### EXERCISE DETAILS:
This exercise asks for a copy of each line in the records below with the word "Adhes" in it.

····················

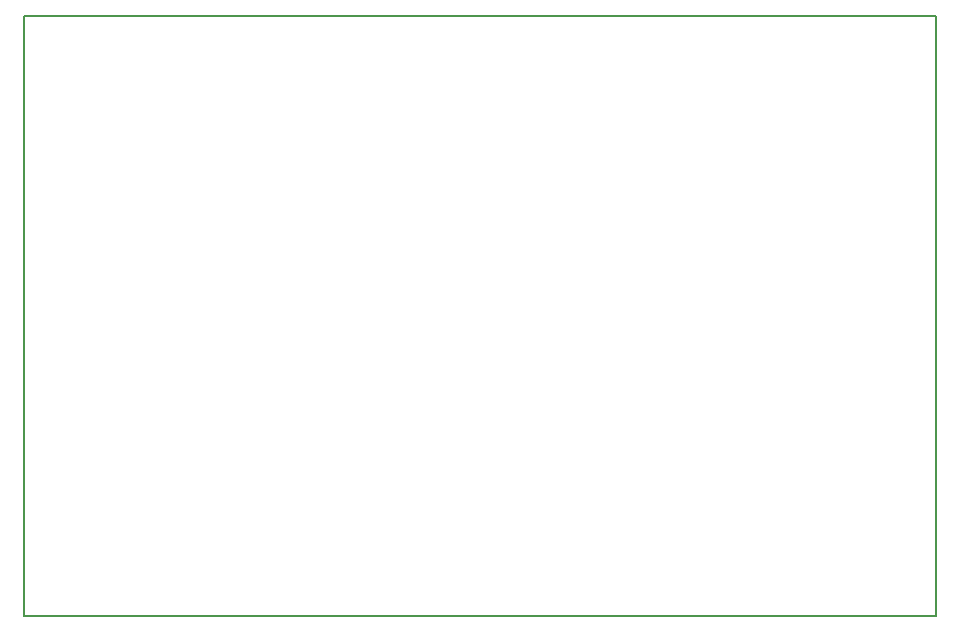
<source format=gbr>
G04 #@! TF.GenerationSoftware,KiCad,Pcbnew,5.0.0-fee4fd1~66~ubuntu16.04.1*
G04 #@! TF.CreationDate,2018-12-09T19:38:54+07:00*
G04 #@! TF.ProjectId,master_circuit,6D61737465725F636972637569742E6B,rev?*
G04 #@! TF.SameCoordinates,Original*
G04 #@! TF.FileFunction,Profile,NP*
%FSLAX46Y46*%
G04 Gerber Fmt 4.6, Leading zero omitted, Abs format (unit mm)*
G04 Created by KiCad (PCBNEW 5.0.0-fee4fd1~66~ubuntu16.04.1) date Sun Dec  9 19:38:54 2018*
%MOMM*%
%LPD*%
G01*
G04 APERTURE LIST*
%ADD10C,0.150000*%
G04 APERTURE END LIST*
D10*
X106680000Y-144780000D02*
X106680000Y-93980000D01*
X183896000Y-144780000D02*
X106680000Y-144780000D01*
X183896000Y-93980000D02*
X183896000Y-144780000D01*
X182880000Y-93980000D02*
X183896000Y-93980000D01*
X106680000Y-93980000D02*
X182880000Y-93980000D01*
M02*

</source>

····················

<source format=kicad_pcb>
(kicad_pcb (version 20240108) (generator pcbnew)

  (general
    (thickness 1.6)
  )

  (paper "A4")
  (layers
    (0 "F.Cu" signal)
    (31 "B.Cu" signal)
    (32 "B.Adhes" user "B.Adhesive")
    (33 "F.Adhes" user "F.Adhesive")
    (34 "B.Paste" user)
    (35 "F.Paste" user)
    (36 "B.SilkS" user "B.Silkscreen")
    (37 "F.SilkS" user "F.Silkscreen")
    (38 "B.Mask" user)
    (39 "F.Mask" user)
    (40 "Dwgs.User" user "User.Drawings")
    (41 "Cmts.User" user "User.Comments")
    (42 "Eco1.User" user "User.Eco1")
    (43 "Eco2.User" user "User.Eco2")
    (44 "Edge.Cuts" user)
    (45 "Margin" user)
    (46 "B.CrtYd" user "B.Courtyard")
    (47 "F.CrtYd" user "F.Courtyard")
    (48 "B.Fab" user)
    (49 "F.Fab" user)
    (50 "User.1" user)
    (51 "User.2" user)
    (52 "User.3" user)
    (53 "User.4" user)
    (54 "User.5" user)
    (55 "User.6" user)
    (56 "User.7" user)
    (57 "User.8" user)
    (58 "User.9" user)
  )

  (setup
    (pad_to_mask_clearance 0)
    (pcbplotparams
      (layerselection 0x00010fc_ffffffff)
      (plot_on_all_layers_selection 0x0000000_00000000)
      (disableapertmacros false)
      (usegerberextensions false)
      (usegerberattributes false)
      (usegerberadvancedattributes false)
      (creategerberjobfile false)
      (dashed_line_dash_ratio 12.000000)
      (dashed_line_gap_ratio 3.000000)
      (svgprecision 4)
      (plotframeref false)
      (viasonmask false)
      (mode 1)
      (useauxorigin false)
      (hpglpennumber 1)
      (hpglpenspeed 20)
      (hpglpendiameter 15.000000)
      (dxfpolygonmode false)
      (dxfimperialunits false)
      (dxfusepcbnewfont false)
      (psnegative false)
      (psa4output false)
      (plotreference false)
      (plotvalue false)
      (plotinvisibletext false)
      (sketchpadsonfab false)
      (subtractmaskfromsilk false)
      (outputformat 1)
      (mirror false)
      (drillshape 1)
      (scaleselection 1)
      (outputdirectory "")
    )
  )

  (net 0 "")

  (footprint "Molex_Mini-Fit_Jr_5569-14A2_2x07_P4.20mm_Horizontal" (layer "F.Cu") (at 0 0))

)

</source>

····················

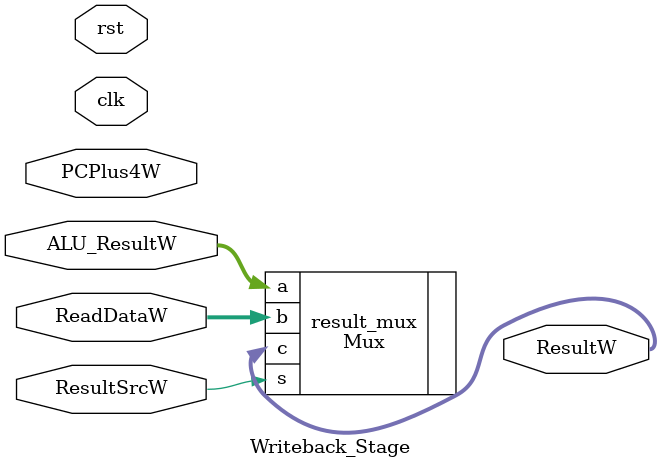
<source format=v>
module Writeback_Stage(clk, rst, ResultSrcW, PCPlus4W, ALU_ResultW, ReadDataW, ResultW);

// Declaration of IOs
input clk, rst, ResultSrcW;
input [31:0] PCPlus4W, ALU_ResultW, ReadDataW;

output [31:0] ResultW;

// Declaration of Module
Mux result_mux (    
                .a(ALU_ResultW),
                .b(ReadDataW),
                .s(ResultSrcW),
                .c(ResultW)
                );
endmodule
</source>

····················

### YOUR RESPONSE:
    (32 "B.Adhes" user "B.Adhesive")
    (33 "F.Adhes" user "F.Adhesive")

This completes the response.